Day of Ashura
|Day of Ashura|
Shi'a Muslims of Hardoi, Northern India, strike their chests during the mourning of Ashura 2011
|Official name||Arabic: عاشوراء (ʻĀshūrā’); Turkish: Aşure Günü|
|Also called||Hosay, Tabuik, Tabot|
|Observed by||Shi'a Muslims|
|Type||Islamic and national (In some countries such as India, Pakistan, Iraq, Iran, Turkey, Azerbaijan and Lebanon)|
|Significance||Marks the martyrdom of Husayn ibn Ali (Shi'a Islam); The day that Moses fasted as gratitude for the liberation of the Israelites (Sunni Islam)|
|Observances||Mourn and derive messages from Husayn's Sacrifice(Shi'a Islam); Fasting (Sunni Islam)|
Shi'a Muslims mourn for the martyrdom of Husayn ibn Ali, the grandson of Muhammad. He died at the Battle of Karbala on 10 Muharram in the year 61 AH (October 10, 680 AD). According to Sunni Muslim tradition, Muhammad fasted on this day and asked other people to fast.

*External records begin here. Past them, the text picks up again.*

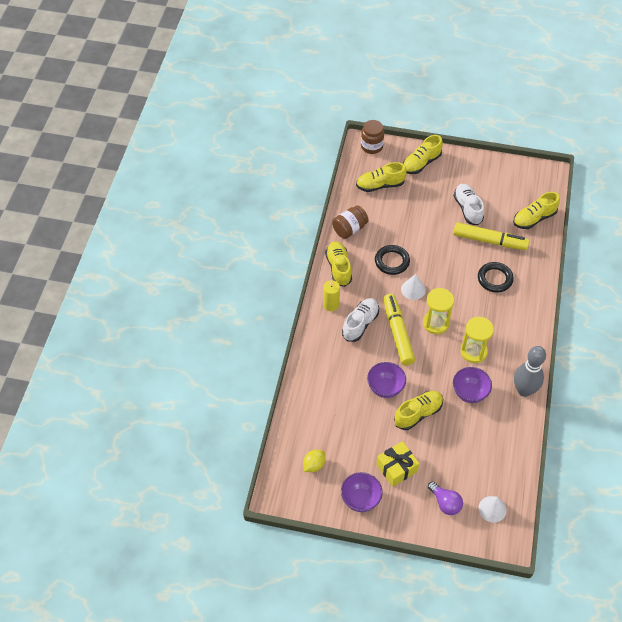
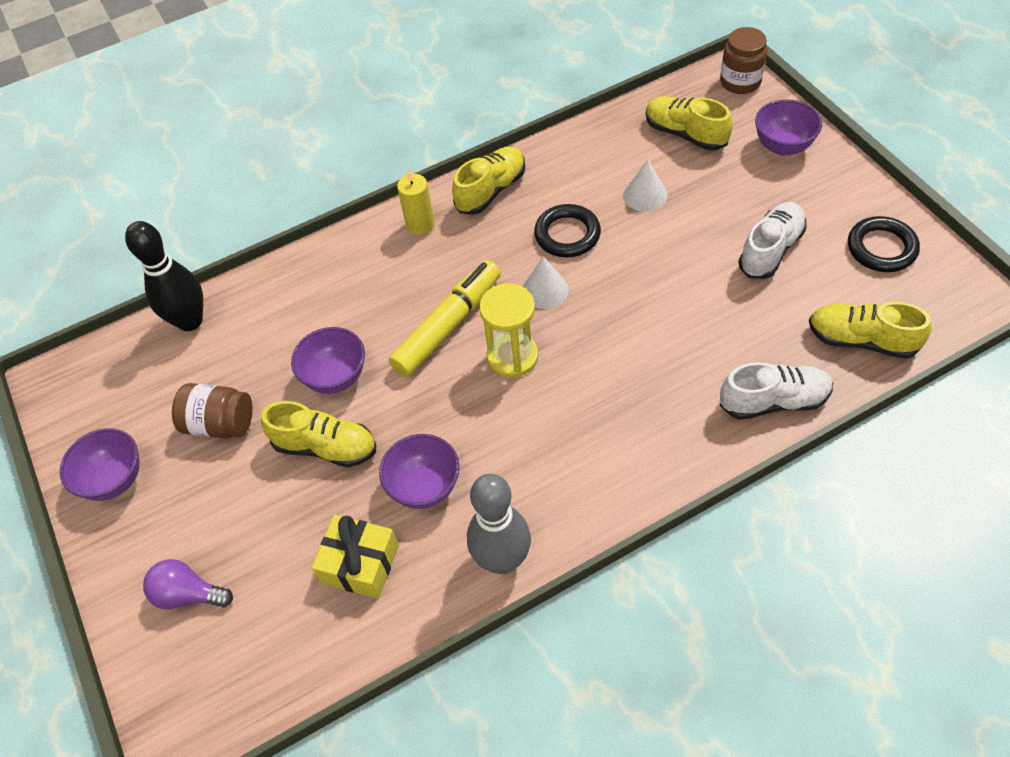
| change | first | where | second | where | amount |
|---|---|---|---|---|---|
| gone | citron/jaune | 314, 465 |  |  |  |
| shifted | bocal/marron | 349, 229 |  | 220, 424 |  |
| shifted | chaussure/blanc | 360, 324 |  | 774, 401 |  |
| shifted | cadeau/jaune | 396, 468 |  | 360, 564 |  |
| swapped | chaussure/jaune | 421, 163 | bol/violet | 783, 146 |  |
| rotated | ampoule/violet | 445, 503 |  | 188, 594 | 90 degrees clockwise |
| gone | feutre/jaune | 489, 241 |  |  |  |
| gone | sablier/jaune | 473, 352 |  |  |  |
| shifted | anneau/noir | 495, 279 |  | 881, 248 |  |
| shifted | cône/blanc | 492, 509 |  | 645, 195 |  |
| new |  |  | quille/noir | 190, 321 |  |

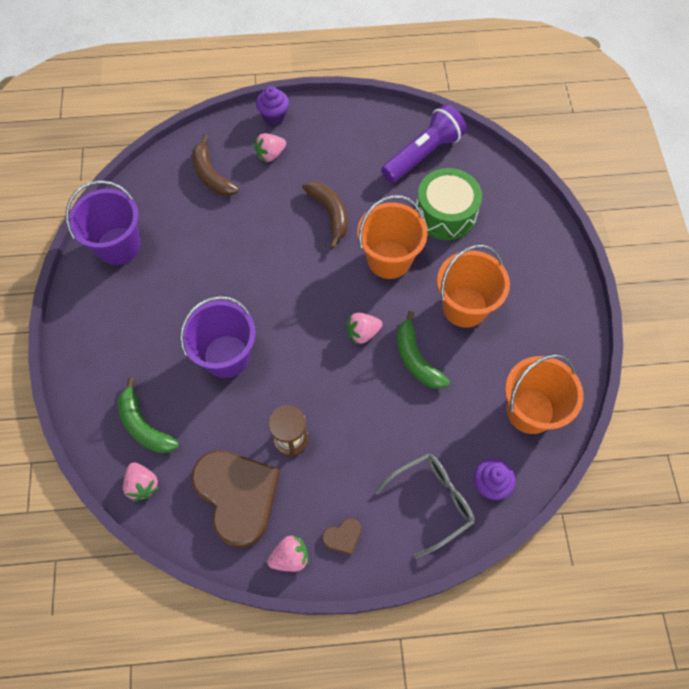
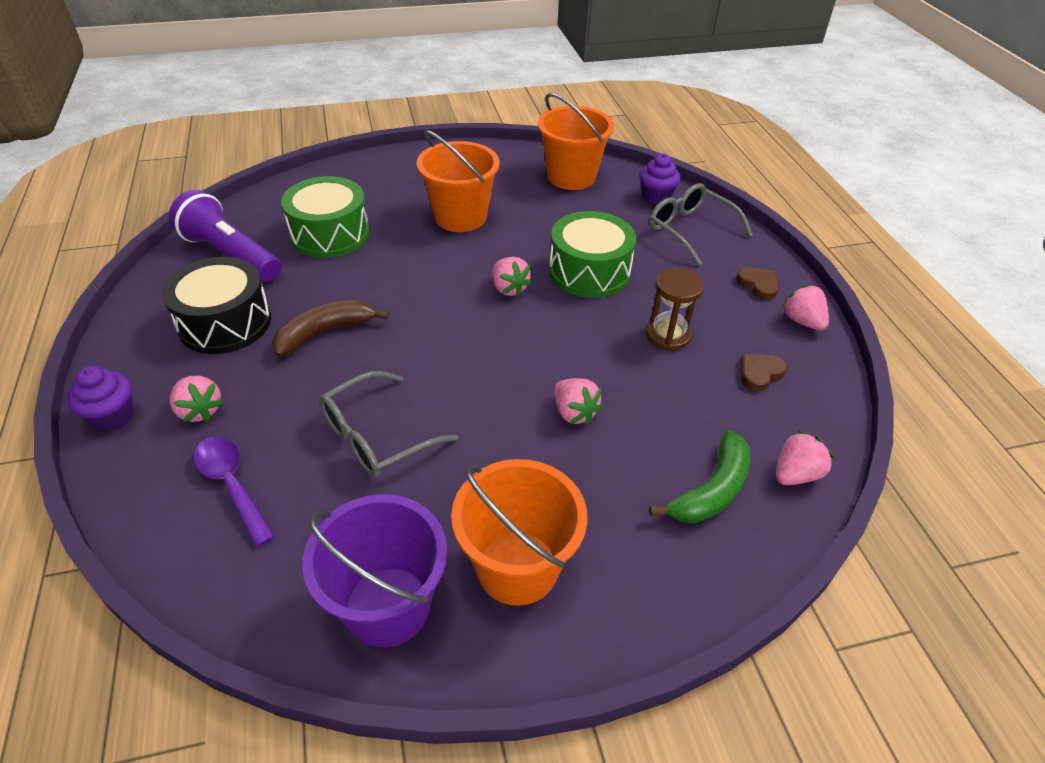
| change | first | where | second | where | amount |
|---|---|---|---|---|---|
| swapped | seau/violet | 226, 356 | fraise/rose | 574, 412 |  |
| scaled | cœur/marron | 237, 496 |  | 759, 373 | x0.40 |
| swapped | banane/marron | 211, 175 | cuillère/violet | 232, 485 |  |
| shifted | seau/orange | 389, 259 |  | 517, 567 |  |
| gone | banane/vert | 416, 359 |  |  |  |
| new |  |  | tambour/noir | 225, 323 |  |
| new |  |  | lunettes/gris | 377, 436 |  |
| new |  |  | tambour/vert | 589, 271 |  |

In some Shi'a regions of Muslim countries such as Afghanistan, Iran, Iraq, Turkey, Azerbaijan, Pakistan, Lebanon, and Bahrain, the Commemoration of Husayn ibn Ali has become a national holiday. Most ethnic and religious communities participate in it. Even in a mostly Hindu country like India, Ashura is a public holiday.